### REQUIREMENT
Format the lines of the rows as a numbered list, starting with the line containing "CONFORMITÉ DU REGISTRE" and going on through the line containing "exigences précises.", with blank lines left out.

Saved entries
----

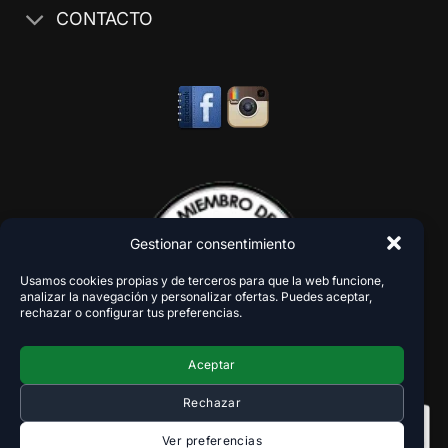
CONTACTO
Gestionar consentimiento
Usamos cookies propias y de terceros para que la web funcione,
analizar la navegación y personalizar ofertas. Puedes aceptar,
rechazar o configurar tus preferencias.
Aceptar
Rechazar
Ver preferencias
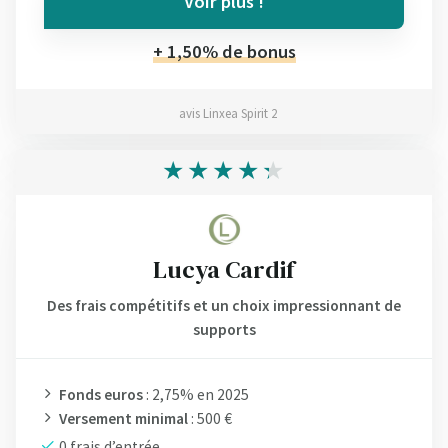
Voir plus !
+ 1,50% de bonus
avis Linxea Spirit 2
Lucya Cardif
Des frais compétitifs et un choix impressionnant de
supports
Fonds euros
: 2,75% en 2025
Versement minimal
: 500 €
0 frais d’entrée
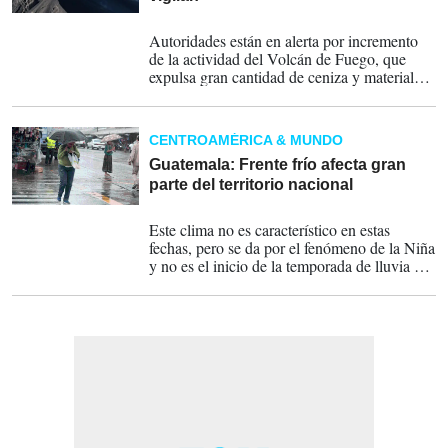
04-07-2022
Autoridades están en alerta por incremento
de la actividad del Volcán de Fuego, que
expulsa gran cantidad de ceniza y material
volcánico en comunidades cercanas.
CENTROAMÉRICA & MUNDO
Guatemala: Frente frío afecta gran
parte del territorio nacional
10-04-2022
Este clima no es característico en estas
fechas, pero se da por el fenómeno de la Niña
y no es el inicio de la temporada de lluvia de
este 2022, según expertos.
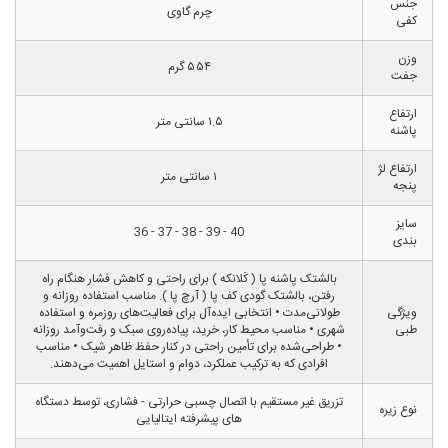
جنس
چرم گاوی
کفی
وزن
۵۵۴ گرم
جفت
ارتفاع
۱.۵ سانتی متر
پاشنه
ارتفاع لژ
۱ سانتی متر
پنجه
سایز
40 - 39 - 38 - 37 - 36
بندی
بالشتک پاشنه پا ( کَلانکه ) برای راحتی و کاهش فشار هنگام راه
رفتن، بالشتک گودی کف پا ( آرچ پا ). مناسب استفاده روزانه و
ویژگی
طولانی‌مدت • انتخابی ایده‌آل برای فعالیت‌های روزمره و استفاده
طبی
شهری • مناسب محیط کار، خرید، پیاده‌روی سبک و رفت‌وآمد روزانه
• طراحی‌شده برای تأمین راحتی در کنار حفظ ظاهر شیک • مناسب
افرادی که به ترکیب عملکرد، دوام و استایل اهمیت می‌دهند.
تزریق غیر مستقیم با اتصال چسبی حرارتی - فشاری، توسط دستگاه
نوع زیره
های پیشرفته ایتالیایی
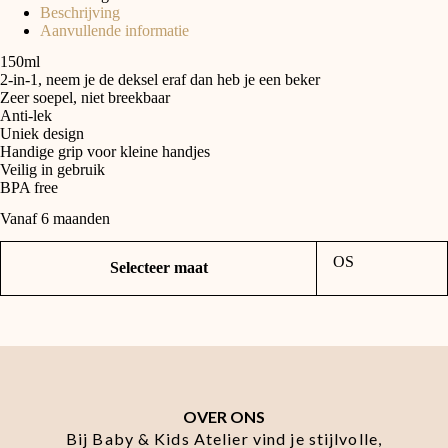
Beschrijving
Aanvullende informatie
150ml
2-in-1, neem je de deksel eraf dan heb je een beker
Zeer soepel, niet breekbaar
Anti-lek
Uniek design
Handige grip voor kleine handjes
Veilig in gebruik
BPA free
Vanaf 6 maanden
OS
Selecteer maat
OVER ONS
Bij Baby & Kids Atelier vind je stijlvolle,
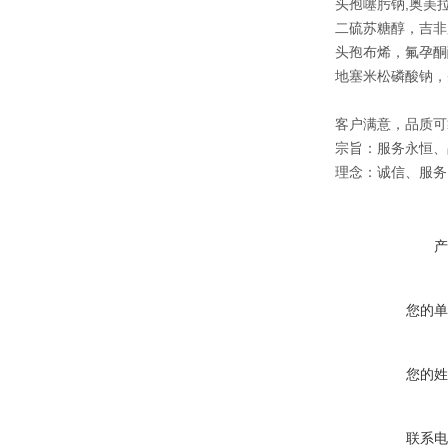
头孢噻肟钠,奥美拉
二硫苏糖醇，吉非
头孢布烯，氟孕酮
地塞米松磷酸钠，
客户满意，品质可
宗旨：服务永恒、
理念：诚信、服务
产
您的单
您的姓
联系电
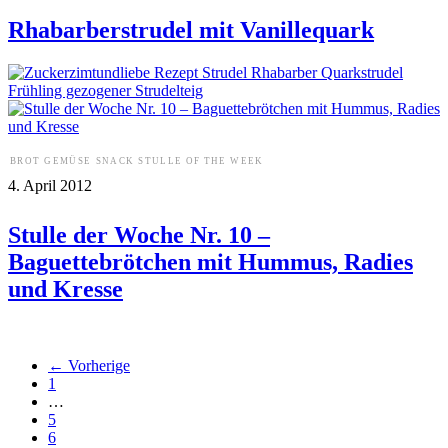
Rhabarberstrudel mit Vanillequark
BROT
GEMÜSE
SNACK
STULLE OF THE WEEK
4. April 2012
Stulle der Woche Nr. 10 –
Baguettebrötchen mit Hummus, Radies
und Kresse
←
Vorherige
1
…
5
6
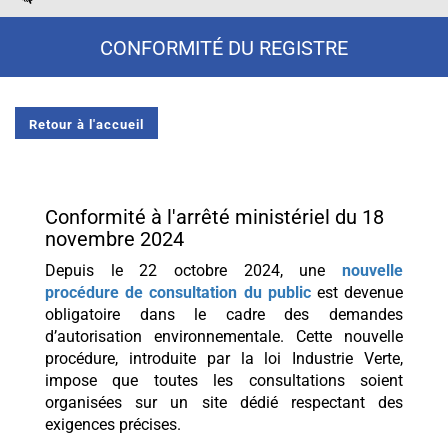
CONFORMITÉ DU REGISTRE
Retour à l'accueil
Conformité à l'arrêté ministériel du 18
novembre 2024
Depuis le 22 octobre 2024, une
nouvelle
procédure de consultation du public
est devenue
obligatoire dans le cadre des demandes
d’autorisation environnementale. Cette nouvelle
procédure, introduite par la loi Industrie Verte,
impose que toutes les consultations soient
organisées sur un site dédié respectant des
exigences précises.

----

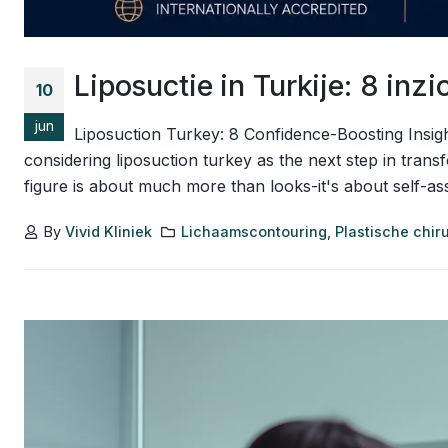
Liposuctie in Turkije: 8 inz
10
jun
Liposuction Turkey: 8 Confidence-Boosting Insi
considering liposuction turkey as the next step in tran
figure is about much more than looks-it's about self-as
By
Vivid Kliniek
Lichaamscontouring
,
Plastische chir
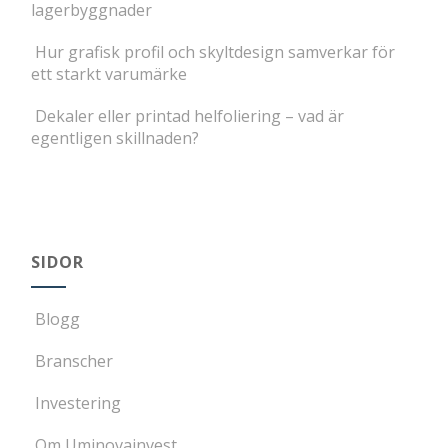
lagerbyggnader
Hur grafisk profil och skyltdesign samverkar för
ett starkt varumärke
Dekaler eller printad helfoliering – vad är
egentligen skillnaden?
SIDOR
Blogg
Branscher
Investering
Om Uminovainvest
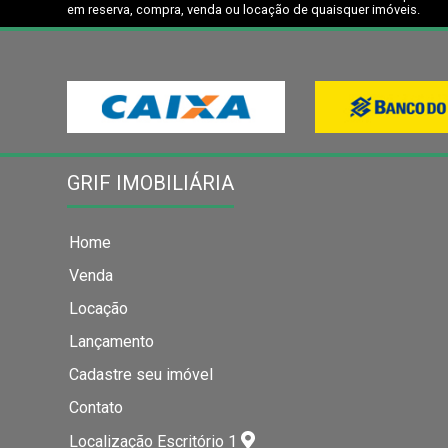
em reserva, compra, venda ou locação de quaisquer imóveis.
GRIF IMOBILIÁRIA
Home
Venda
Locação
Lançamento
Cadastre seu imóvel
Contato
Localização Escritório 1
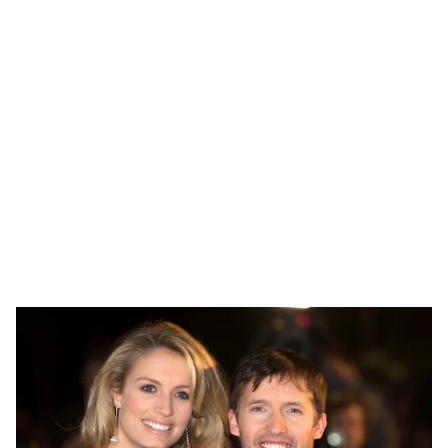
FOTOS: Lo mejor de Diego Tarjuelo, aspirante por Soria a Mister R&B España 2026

----

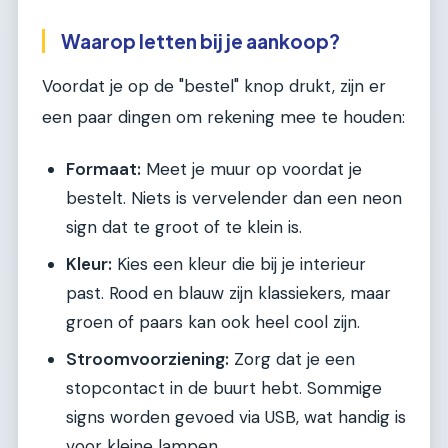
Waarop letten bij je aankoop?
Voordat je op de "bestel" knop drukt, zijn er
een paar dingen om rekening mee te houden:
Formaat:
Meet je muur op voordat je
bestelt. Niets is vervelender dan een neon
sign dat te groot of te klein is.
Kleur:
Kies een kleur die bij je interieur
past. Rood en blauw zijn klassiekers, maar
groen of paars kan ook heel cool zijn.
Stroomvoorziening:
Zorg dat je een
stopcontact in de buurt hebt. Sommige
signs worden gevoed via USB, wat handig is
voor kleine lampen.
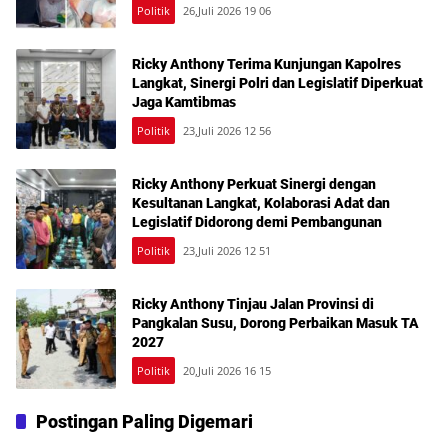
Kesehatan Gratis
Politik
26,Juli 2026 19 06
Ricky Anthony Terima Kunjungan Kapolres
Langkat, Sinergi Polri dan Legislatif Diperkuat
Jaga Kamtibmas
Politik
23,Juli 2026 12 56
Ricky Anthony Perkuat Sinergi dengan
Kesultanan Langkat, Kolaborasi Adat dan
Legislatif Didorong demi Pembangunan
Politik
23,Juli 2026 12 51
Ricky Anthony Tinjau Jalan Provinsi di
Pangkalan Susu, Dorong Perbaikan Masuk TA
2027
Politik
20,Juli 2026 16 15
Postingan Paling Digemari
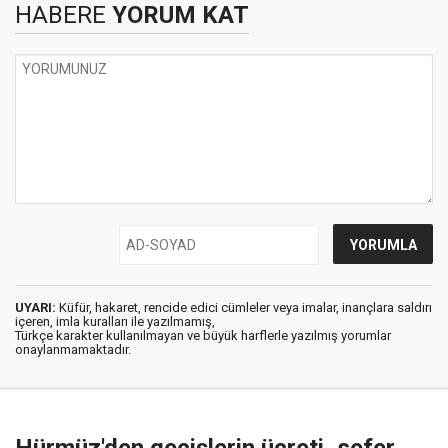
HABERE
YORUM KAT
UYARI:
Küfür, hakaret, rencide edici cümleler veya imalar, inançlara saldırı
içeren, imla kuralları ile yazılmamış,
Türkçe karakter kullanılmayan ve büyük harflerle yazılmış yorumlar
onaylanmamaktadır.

----

### SOLUTION
1. CONFORMITÉ DU REGISTRE
2. Retour à l'accueil
3. Conformité à l'arrêté ministériel du 18
4. novembre 2024
5. Depuis le 22 octobre 2024, une
6. nouvelle
7. procédure de consultation du public
8. est devenue
9. obligatoire dans le cadre des demandes
10. d’autorisation environnementale. Cette nouvelle
11. procédure, introduite par la loi Industrie Verte,
12. impose que toutes les consultations soient
13. organisées sur un site dédié respectant des
14. exigences précises.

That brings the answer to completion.